**LESETEXT:**
______________________________
Erschienen am 05.05.2017
Auch erhältlich als:
Bibliografische Daten
ISBN/EAN: 9783957491114
Sprache: Deutsch
Umfang: 256 S.
Format (T/L/B): 1.8 x 21.5 x 13.6 cm
Einband: kartoniertes Buch

Beschreibung

Michael Schindhelm erzählt die Geschichte des Matthias Pollack, Chefdramaturg am Berliner Liebknecht-Theater, das nach 25 Jahren als das Nonplusultra des deutschen Theaters nun zur Beute eines kosmopolitischen Kulturmanagers werden soll. Was wie eine Allegorie auf die Gegenwart der Berliner Volksbühne am Rosa- Luxemburg-Platz erscheint, wird mehr und mehr zur beklemmenden Einsicht in die Selbstentfremdung des Protagonisten. Pollack, Ende fünfzig, Sohn Ostberliner Intellektueller, gerade von seiner jungen Freundin verlassen, ist auf dem Weg zur 463. Vorstellung von Einer flog über das Kuckucksnest: Entstanden im Herbst 1989 als Abrechnung mit der Staatswillkür der DDR, dann transformiert in eine Attacke auf die Zumutungen des Kapitalismus, soll diese Inszenierung, die den Ruhm des Liebknecht begründet hat, heute in Anwesenheit des Regierenden Bürgermeisters zum letzten Mal gespielt werden. Niemand kann vorhersehen, was an diesem Abend geschehen wird.
______________________________
**AUSGANGSDATEN:**
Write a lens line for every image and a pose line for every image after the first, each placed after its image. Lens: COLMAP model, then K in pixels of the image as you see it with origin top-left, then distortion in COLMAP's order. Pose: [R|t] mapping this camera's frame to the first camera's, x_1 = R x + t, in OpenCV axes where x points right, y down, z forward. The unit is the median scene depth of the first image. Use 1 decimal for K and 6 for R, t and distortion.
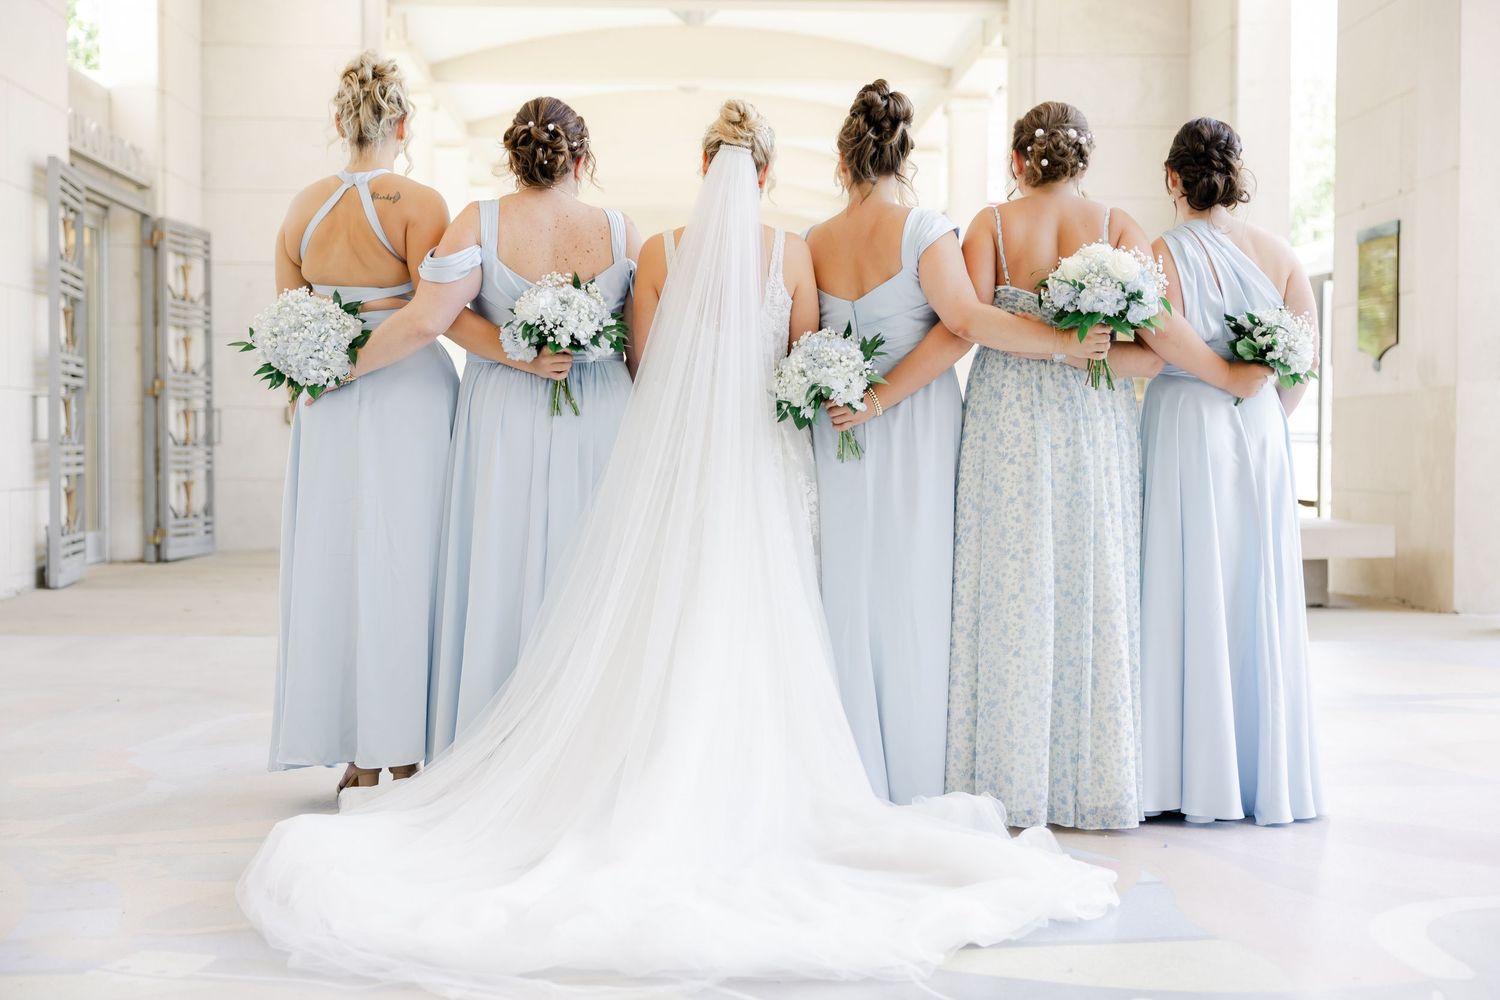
______________________________
**ARBEITSAUFTRÄGE:**
a – Fassen Sie den Absatz des Lesetexts, der mit „Michael Schindhelm erzählt“ beginnt, in höchstens vier Stichpunkten zusammen und bewahren Sie dabei die wesentlichen Fakten.
b – Welches Erscheinungsdatum gibt der Lesetext für das Buch an?

**LÖSUNGEN:**
a –
- Michael Schindhelm erzählt die Geschichte von Matthias Pollack, Chefdramaturg am Berliner Liebknecht-Theater. Das Theater galt 25 Jahre lang als Nonplusultra des deutschen Theaters und soll nun zur Beute eines kosmopolitischen Kulturmanagers werden.
- Was wie eine Allegorie auf die Berliner Volksbühne am Rosa-Luxemburg-Platz wirkt, wird zunehmend zur beklemmenden Einsicht in die Selbstentfremdung des Protagonisten.
- Pollack ist Ende fünfzig, Sohn Ostberliner Intellektueller und gerade von seiner jungen Freundin verlassen worden. Er ist auf dem Weg zur 463. Vorstellung von „Einer flog über das Kuckucksnest“.
- Die Inszenierung entstand im Herbst 1989 als Abrechnung mit der Staatswillkür der DDR und wurde später zur Attacke auf die Zumutungen des Kapitalismus. Sie begründete den Ruhm des Liebknecht und soll heute in Anwesenheit des Regierenden Bürgermeisters zum letzten Mal gespielt werden. Was an diesem Abend geschieht, ist nicht vorhersehbar.

b – Den 05.05.2017.